Estrogen has been demonstrated to inhibit bone resorption and increase renal absorption of calcium [31, 32] and urinary citrate levels [19, 21]. In some studies, the possibility of stone prevention after menopause through estrogen supplementation was suggested through decreased urinary saturation of calcium crystals [21, 22], but clinical studies failed to observe decreased incidence of urinary stones in women treated with supplemental exogenous estrogen [33, 34].

In this study, no association was found between serum estradiol levels and the studied urinary risk/protective factors of stone formation. It should be noted that our study population was restricted to men with a narrow window of range for estradiol levels.
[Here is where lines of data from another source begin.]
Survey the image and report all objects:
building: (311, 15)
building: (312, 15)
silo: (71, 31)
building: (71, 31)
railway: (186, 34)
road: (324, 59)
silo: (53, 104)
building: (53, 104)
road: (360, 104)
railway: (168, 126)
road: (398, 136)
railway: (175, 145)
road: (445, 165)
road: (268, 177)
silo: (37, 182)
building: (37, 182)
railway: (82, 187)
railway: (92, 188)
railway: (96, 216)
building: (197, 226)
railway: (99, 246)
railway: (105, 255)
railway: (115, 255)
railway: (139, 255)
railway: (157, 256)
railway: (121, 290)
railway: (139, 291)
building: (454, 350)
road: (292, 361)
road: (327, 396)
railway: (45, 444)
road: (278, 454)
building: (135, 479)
Nevertheless, it seems that serum estradiol does not play an important role in recurrent idiopathic calcium stone pathogenesis in the male patients.

Testosterone

In the current study, serum levels of testosterone were not associated with the status of renal stone disease. The two to three times higher prevalence of renal stones in males [22] in comparison with females formed the rationale for hypothesizing a possible role for sexual hormones in urinary stone pathogenesis. Animal studies have found that stone incidence severely decreases from 71 down to 14% after castration in ethylene glycol-treated male rats [35, 36]. A human study reported higher levels of testosterone and FSH in stone forming males relative to the controls [37].
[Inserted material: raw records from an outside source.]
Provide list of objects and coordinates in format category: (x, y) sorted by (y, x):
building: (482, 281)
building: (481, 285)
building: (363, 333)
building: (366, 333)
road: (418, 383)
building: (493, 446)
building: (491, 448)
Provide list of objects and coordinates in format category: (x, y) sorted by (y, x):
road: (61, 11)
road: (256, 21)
In bivariable analyses of the current study, we observed that serum levels of testosterone were related to urinary excretion of uric acid in both the ASF and the control groups and to urinary oxalate excretion in the control group. After implementing Bonferroni’s correction, only the association of testosterone with urinary uric acid in ASF patients and oxalate in controls were statistically significant. Animal studies have confirmed that androgens increase and estrogens decrease urinary and serum oxalate levels and oxalate crystal deposition in rat kidneys [38]. It was observed that estrogen supplementation in castrated rats treated with ethylene glycol did not result in stone formation whereas testosterone supplementation did [38]. Yagisawa et al. studied both castrated and normal male rats also treated with ethylene glycol. They observed less urinary oxalate excretion in castrated male rats [39]. Furthermore, human studies have revealed that in men urinary excretion of uric acid and oxalate is higher than females [40, 41]. Increased urinary excretion of uric acid is another risk factor for calcium stone disease [3] as uric acid can form the nidus for calcium stone formation.
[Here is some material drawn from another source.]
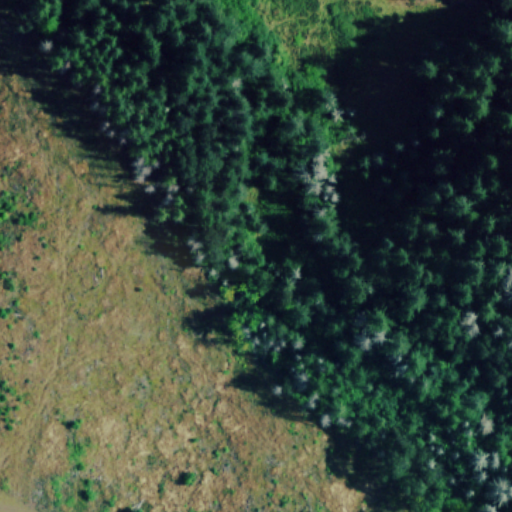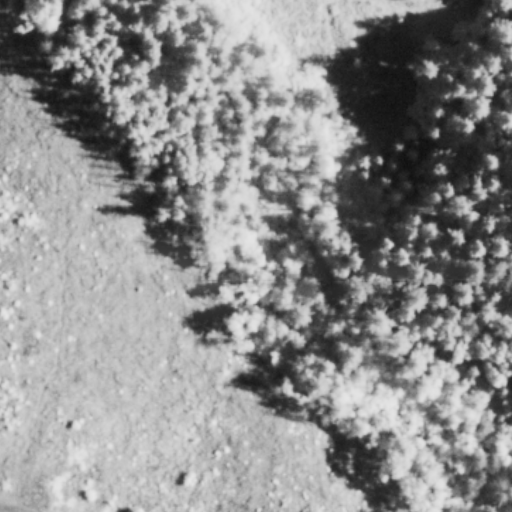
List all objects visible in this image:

At last the following points should be kept in mind when studying the results of this study. We assert that in this study only male active calcium stone formers were studied and that the results are only pertinent to male patients. We implemented Bonforroni’s correction for multiple comparisons. Such a correction in this study with relatively small sample size makes this study inadequately powered to detect small to moderate differences in serum/urinary biochemicals between study groups.

Conclusion

In this study on a Middle Eastern male population as an endemic area for renal stones, we observed that in adult men aged 30–55-year-old 1,25 (OH)2 vitamin D3 is an important hormone in the pathogenesis of recurrent renal calcium stone disease and could increase renal stone risk by increasing urinary excretion of calcium and phosphorus. There is a possibility of testosterone involvement in the pathogenesis of renal stones through higher urinary uric acid and oxalate excretion.